Activity: Please report every line of the listing below that has the word "operator" in it.
__________
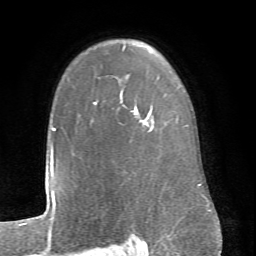
Breast MRI (dynamic contrast-enhanced), one axial slice; position 53 of 66 along the scan axis; cropped to one breast; dynamic contrast-enhanced series, time point 2 of 6 at this slice position (early post-contrast); 1.5 T; TE 4.1 ms, TR 8.4 ms; 256 × 256 image matrix. Female patient.
Annotated regions visible in this slice (semi-automatically segmented with operator editing):
- enhancing-tissue mask used for the functional tumour volume (all voxels passing the contrast-enhancement thresholds inside the analysis volume; usually the tumour): box from (x=93, y=45) to (x=147, y=126) px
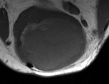
MRI of an extremity soft-tissue mass, one axial slice. Position 26 of 50 along the scan axis. MR volume resampled by the dataset authors to the PET/CT grid (not the native acquisition matrix). 109 × 84 image matrix, field of view 106 × 82 mm. Male patient. Case-level facts recorded for this patient, not image findings: histological type: synovial sarcoma; site of the primary tumour: left poplietal fossa.
Annotated regions visible in this slice (expert contour drawn on MRI and transferred to this co-registered scan by the dataset authors):
- gross tumour volume (mass): bounding box [x1, y1, x2, y2] px = [14, 14, 86, 72]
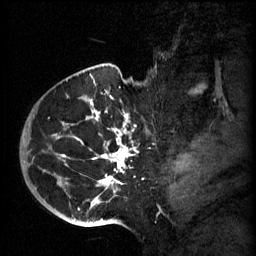
Breast MRI (dynamic contrast-enhanced), one sagittal slice; slice 46 of 60 in the series (ordered by position); 3 images stored at this slice position (order not interpretable as contrast timing); 1.5 T; TE 4.2 ms, TR 11 ms; 256 × 256 image matrix, field of view 200 × 200 mm. Female patient, age 51 years.
Annotated regions visible in this slice (semi-automatic segmentation, software-assisted and operator-edited):
- analysis volume of interest (the breast-tissue region the enhancement analysis was run in; not a lesion): bounding box <48,82,153,197> (left, top, right, bottom; pixels)
- tumour enhancement mask (voxels above the 70 % enhancement threshold inside the analysis volume of interest): <85,92,134,193>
__________
Task result:
Annotated regions visible in this slice (semi-automatically segmented with operator editing):
Annotated regions visible in this slice (semi-automatic segmentation, software-assisted and operator-edited):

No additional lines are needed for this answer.